- _Task to complete_: Going line by line through the data below, how many lines contain the word "Kattankudy"? Give only the number.

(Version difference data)
+-------+
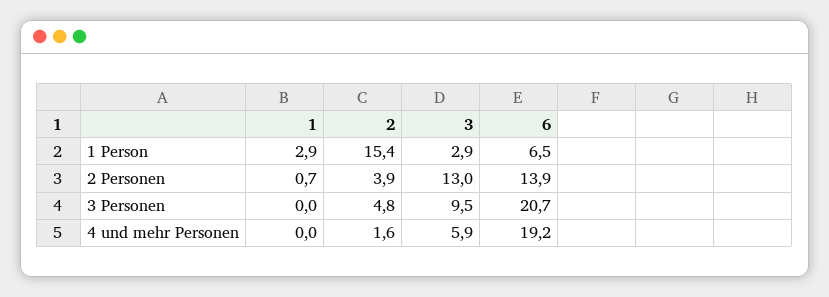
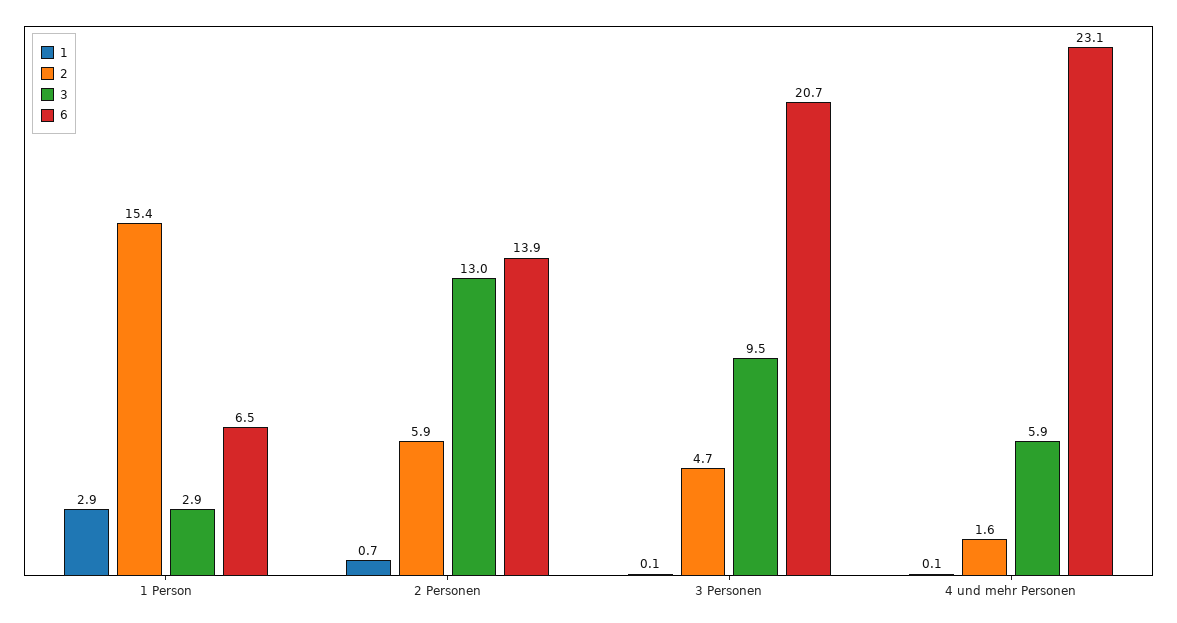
  {
    "1": {
      "1 Person": 2.9,
      "2 Personen": 0.7,
-     "3 Personen": 0,
+     "3 Personen": 0.1,
-     "4 und mehr Personen": 0
+     "4 und mehr Personen": 0.1
    },
    "2": {
      "1 Person": 15.4,
-     "2 Personen": 3.9,
+     "2 Personen": 5.9,
-     "3 Personen": 4.8,
+     "3 Personen": 4.7,
      "4 und mehr Personen": 1.6
    },
    "3": {
      "1 Person": 2.9,
      "2 Personen": 13,
      "3 Personen": 9.5,
      "4 und mehr Personen": 5.9
    },
    "6": {
      "1 Person": 6.5,
      "2 Personen": 13.9,
      "3 Personen": 20.7,
-     "4 und mehr Personen": 19.2
+     "4 und mehr Personen": 23.1
    }
  }

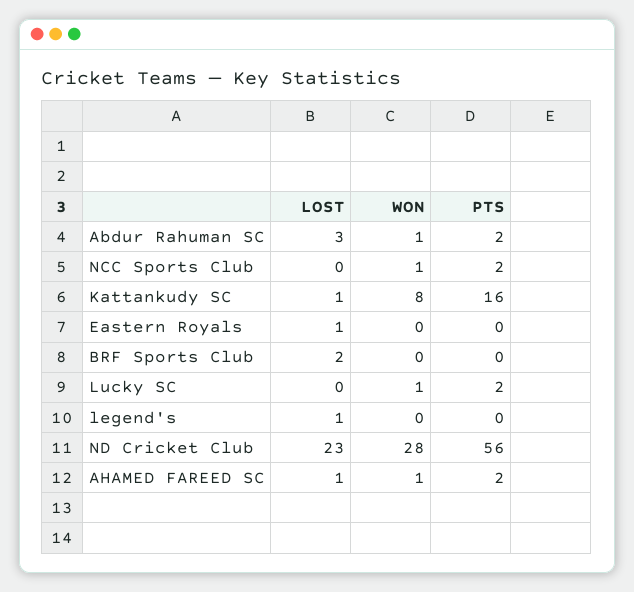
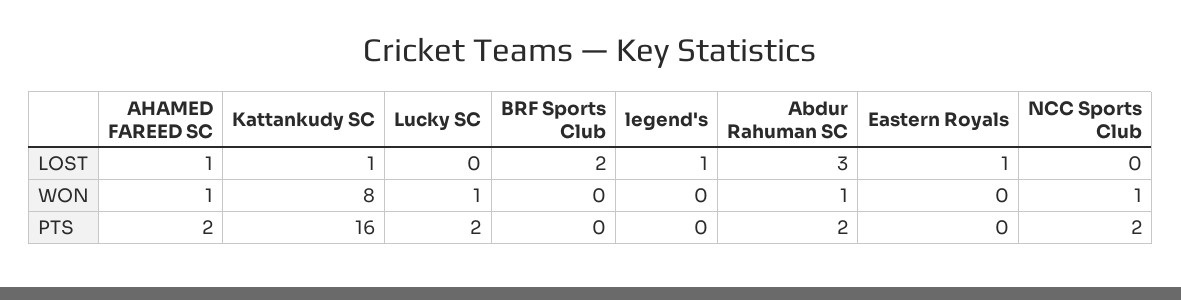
  {
    "LOST": {
      "Abdur Rahuman SC": 3,
      "NCC Sports Club": 0,
      "Kattankudy SC": 1,
      "Eastern Royals": 1,
      "BRF Sports Club": 2,
      "Lucky SC": 0,
      "legend's": 1,
-     "ND Cricket Club": 23,
      "AHAMED FAREED SC": 1
    },
    "WON": {
      "Abdur Rahuman SC": 1,
      "NCC Sports Club": 1,
      "Kattankudy SC": 8,
      "Eastern Royals": 0,
      "BRF Sports Club": 0,
      "Lucky SC": 1,
      "legend's": 0,
-     "ND Cricket Club": 28,
      "AHAMED FAREED SC": 1
    },
    "PTS": {
      "Abdur Rahuman SC": 2,
      "NCC Sports Club": 2,
      "Kattankudy SC": 16,
      "Eastern Royals": 0,
      "BRF Sports Club": 0,
      "Lucky SC": 2,
      "legend's": 0,
-     "ND Cricket Club": 56,
      "AHAMED FAREED SC": 2
    }
  }

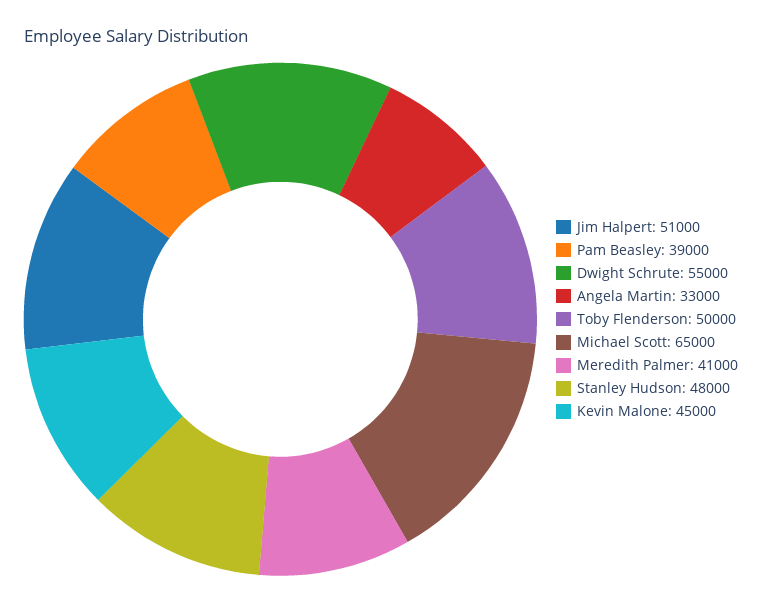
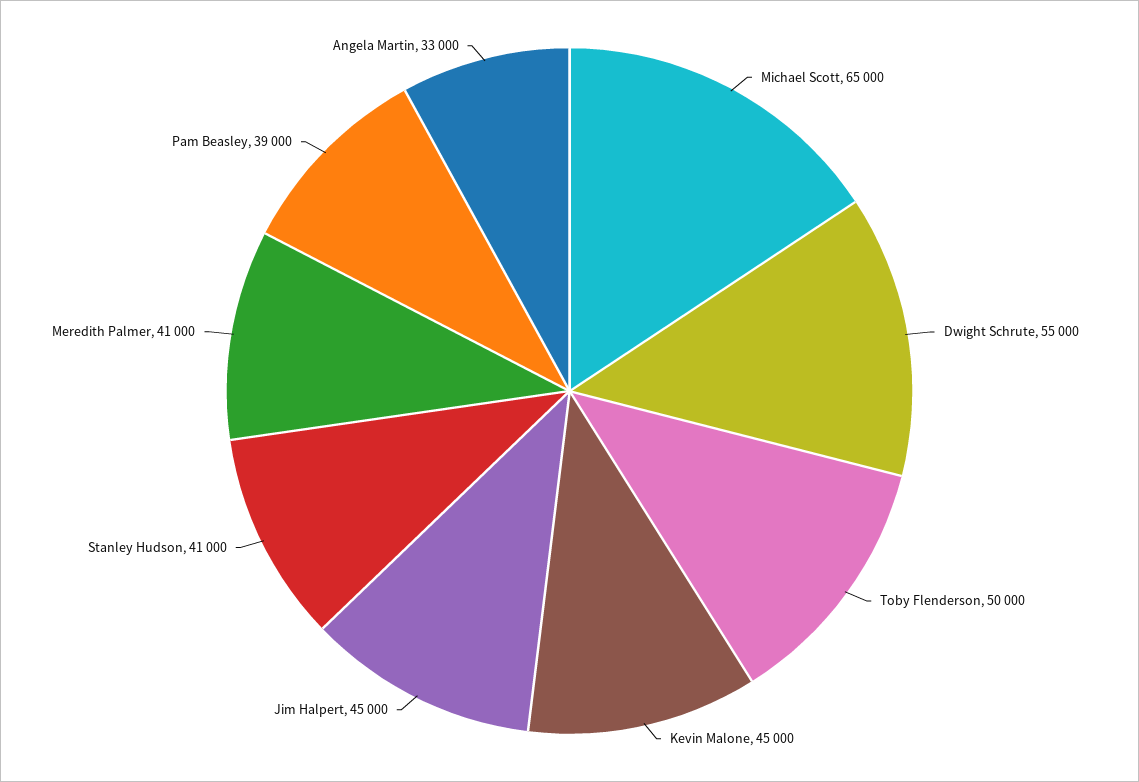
  {
-   "Jim Halpert": 51000,
+   "Jim Halpert": 45000,
    "Pam Beasley": 39000,
    "Dwight Schrute": 55000,
    "Angela Martin": 33000,
    "Toby Flenderson": 50000,
    "Michael Scott": 65000,
    "Meredith Palmer": 41000,
-   "Stanley Hudson": 48000,
+   "Stanley Hudson": 41000,
    "Kevin Malone": 45000
  }

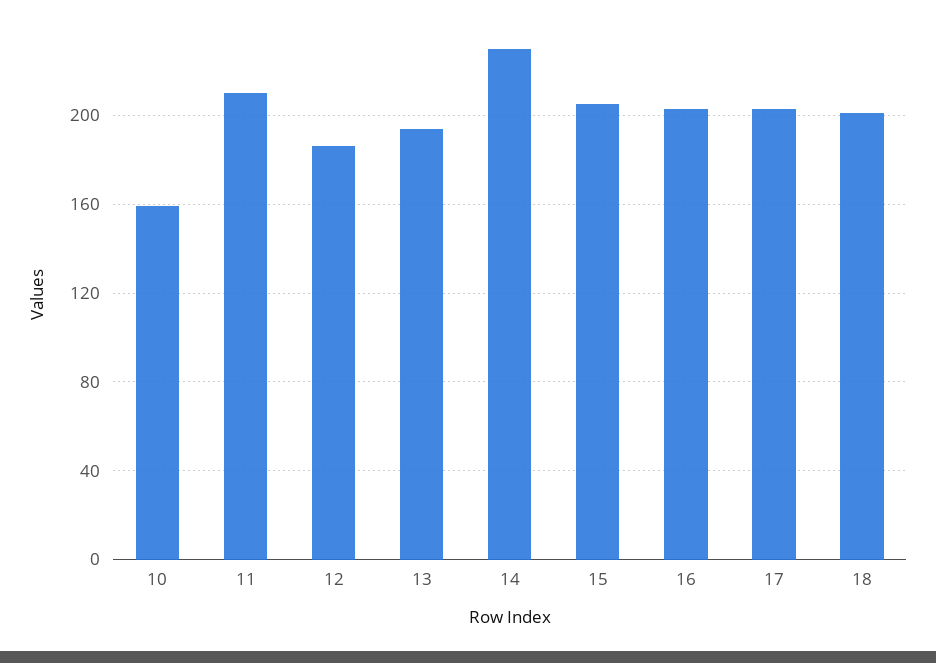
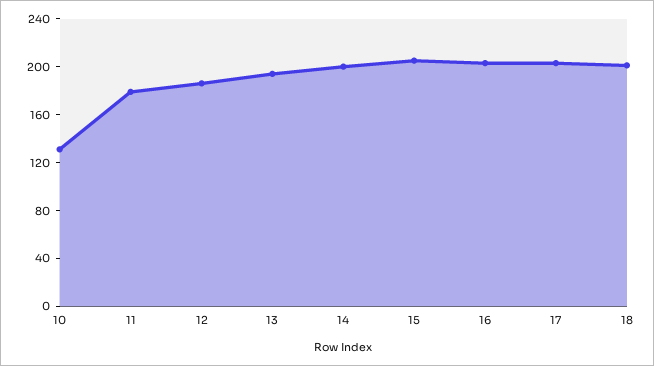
  {
-   "10": 160,
+   "10": 130,
-   "11": 210,
+   "11": 180,
    "12": 185,
    "13": 195,
-   "14": 230,
+   "14": 200,
    "15": 205,
    "16": 205,
    "17": 205,
    "18": 200
  }

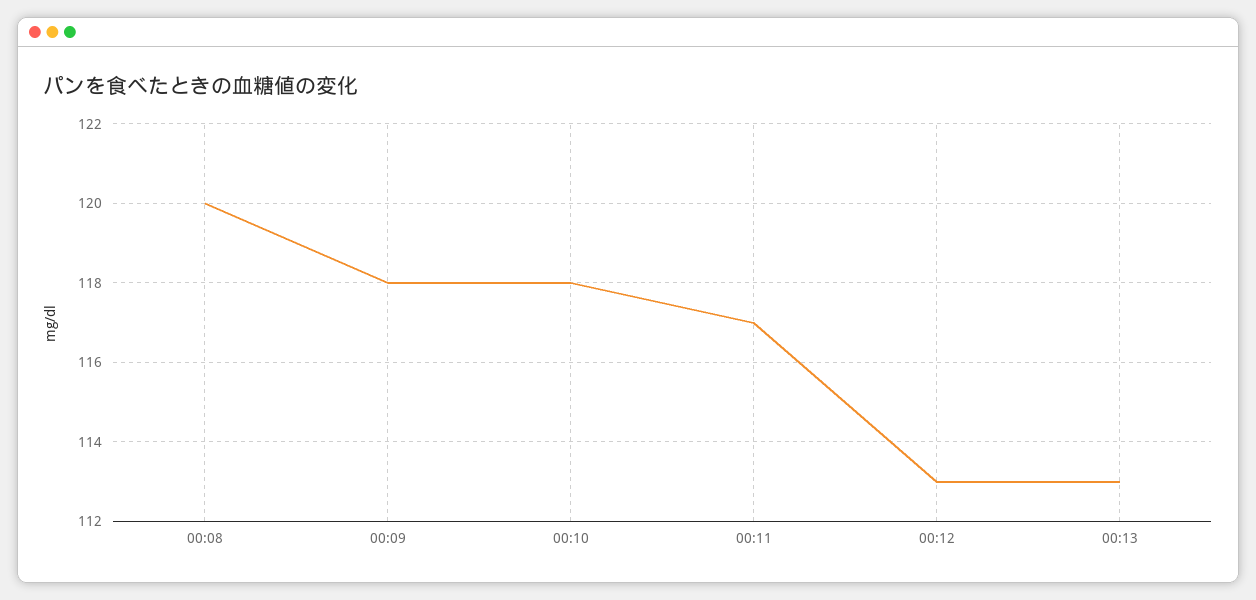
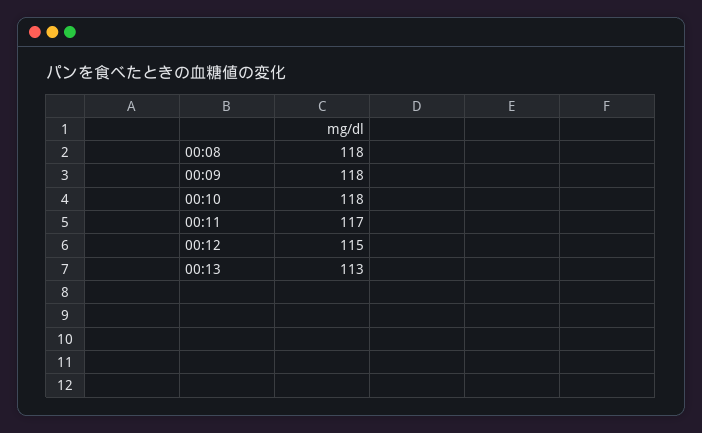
  {
-   "00:08": 120,
+   "00:08": 118,
    "00:09": 118,
    "00:10": 118,
    "00:11": 117,
-   "00:12": 113,
+   "00:12": 115,
    "00:13": 113
  }

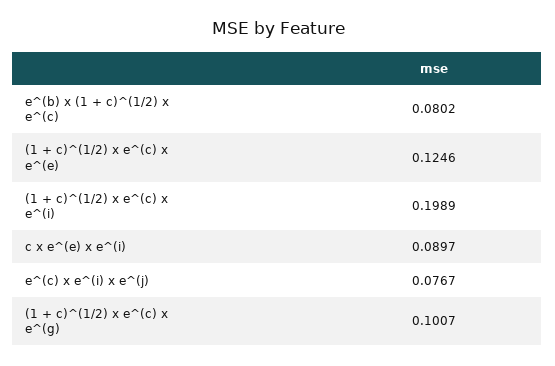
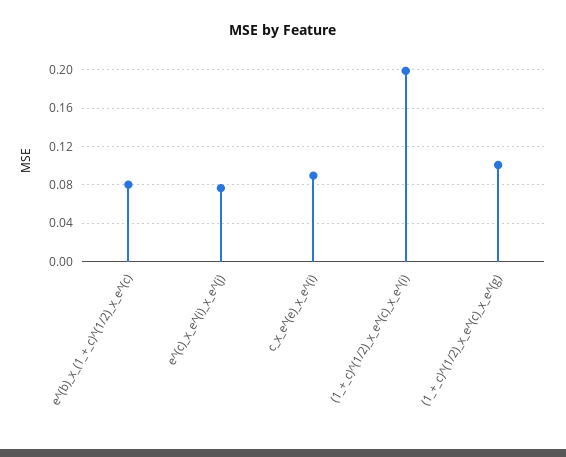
  {
    "e^(b) x (1 + c)^(1/2) x e^(c)": 0.0802,
-   "(1 + c)^(1/2) x e^(c) x e^(e)": 0.1246,
    "(1 + c)^(1/2) x e^(c) x e^(i)": 0.1989,
    "c x e^(e) x e^(i)": 0.0897,
    "e^(c) x e^(i) x e^(j)": 0.0767,
    "(1 + c)^(1/2) x e^(c) x e^(g)": 0.1007
  }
+-------+
- _Result of the exercise_: 3